## DESCRIPTION OF THE TASK
Show every line of the data that contains the string "tijdens".

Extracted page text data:
>>
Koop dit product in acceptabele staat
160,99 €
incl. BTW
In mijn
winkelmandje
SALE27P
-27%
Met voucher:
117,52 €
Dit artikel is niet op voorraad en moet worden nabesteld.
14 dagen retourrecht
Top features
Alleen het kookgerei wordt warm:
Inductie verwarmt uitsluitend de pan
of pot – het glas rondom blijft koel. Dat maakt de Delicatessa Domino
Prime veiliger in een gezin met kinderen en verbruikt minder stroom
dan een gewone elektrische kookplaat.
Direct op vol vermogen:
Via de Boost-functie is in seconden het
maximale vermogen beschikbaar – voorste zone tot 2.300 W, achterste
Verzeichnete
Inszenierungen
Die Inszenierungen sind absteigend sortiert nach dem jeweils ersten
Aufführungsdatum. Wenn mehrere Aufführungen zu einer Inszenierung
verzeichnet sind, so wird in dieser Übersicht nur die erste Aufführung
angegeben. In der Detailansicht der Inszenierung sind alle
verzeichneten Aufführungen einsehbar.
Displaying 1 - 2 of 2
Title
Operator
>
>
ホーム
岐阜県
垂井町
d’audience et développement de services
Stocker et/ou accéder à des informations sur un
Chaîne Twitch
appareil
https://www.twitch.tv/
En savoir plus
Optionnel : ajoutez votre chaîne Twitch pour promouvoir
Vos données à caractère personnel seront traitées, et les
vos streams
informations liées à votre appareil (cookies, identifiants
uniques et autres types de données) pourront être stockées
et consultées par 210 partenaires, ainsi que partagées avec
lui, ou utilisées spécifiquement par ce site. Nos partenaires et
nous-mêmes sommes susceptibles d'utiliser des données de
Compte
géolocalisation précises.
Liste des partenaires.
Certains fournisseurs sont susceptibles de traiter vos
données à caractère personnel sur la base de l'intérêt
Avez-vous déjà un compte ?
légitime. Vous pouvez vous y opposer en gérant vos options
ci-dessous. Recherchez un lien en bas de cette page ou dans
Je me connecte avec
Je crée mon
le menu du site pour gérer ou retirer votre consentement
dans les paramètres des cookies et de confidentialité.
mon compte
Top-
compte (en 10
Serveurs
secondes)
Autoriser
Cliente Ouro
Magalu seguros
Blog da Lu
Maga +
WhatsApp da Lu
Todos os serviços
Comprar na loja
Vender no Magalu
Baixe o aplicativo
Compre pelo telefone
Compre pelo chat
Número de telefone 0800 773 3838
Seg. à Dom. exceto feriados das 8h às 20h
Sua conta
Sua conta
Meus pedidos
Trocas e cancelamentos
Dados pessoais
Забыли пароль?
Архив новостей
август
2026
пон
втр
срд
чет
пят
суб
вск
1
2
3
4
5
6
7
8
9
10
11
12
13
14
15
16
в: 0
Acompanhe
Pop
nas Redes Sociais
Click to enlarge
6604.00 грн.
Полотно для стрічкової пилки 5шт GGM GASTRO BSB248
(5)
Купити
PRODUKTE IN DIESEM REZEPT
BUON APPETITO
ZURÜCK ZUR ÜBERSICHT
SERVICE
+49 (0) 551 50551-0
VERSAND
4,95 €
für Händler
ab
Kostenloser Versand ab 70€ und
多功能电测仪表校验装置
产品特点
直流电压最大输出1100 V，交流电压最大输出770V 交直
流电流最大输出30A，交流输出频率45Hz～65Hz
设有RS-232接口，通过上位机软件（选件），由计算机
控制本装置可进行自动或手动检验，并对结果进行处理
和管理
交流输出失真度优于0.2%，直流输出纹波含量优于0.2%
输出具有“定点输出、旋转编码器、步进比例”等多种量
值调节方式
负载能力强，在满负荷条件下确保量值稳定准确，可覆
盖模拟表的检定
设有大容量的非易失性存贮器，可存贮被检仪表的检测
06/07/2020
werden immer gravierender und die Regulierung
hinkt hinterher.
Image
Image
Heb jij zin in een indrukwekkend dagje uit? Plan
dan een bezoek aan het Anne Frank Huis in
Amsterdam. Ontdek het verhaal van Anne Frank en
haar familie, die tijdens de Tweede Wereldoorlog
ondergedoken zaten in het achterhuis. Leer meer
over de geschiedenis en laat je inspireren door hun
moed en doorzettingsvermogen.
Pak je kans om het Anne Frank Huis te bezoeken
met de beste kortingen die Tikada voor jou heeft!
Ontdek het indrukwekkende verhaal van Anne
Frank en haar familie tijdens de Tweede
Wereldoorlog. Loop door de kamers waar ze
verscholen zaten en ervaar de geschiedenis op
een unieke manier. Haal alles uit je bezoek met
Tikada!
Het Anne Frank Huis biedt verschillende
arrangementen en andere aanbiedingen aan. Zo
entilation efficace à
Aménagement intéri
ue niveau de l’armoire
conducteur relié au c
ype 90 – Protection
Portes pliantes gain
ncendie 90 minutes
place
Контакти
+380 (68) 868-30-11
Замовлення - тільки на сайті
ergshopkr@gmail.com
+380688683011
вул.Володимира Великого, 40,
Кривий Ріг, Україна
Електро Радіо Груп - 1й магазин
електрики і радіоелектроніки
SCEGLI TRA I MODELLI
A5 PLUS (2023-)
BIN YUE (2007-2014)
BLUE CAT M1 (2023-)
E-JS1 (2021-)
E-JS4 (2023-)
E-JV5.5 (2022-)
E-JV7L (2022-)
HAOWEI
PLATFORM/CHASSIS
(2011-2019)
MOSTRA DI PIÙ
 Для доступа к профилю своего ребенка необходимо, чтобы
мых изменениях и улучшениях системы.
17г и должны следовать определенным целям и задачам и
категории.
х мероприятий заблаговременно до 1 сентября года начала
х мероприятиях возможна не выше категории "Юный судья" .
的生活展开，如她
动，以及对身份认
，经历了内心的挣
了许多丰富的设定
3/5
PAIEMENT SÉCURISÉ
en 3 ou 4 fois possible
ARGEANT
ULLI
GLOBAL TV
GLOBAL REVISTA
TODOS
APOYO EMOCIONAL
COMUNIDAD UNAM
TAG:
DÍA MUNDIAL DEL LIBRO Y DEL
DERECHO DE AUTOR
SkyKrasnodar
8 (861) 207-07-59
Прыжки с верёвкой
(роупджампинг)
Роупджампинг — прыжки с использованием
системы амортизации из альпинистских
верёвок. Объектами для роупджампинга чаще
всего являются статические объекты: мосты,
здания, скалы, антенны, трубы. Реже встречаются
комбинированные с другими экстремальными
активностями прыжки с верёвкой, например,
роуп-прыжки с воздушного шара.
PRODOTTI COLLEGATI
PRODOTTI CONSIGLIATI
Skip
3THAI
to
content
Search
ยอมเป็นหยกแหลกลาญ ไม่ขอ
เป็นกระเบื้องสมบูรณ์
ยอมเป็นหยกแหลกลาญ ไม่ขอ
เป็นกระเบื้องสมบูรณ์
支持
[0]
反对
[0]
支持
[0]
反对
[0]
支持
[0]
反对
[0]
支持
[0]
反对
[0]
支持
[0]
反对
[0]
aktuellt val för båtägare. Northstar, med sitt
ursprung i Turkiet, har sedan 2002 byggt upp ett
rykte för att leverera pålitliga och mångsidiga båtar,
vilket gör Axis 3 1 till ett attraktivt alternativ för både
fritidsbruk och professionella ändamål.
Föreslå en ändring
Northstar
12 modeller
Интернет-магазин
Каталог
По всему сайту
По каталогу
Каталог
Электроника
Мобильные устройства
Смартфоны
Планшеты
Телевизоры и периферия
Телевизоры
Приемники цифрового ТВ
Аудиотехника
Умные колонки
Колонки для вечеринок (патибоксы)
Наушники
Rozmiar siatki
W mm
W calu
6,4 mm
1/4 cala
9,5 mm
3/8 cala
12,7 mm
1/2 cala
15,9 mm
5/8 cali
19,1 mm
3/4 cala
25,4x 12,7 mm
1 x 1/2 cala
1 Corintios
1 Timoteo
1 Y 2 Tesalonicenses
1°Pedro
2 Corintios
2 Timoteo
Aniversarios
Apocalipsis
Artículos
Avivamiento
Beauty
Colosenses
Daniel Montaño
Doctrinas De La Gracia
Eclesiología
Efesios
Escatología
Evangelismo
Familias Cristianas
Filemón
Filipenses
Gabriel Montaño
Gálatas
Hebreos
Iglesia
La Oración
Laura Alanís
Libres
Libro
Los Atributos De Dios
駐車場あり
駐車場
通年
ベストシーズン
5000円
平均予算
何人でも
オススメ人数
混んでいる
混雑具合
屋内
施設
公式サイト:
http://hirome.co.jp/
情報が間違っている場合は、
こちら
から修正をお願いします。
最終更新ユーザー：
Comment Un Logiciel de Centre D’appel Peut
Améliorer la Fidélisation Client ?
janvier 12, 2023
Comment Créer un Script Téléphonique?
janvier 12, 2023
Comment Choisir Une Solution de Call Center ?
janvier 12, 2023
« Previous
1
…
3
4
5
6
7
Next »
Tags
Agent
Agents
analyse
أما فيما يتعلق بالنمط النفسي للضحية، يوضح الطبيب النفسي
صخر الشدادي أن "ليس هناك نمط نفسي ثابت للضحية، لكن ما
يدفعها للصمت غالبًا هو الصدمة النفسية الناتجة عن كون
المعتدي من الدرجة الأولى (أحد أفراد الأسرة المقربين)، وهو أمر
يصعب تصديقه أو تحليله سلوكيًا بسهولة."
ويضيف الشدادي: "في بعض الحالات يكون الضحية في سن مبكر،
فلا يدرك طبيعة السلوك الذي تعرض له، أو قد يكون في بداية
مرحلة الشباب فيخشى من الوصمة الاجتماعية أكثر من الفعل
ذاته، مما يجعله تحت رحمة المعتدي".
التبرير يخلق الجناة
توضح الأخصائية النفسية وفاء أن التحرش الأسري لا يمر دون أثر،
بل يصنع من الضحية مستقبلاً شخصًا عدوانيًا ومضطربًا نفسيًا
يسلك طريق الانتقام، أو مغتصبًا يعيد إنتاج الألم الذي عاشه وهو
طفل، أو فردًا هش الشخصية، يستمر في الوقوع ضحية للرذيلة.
<<
## SOLUTION
haar familie, die tijdens de Tweede Wereldoorlog
Frank en haar familie tijdens de Tweede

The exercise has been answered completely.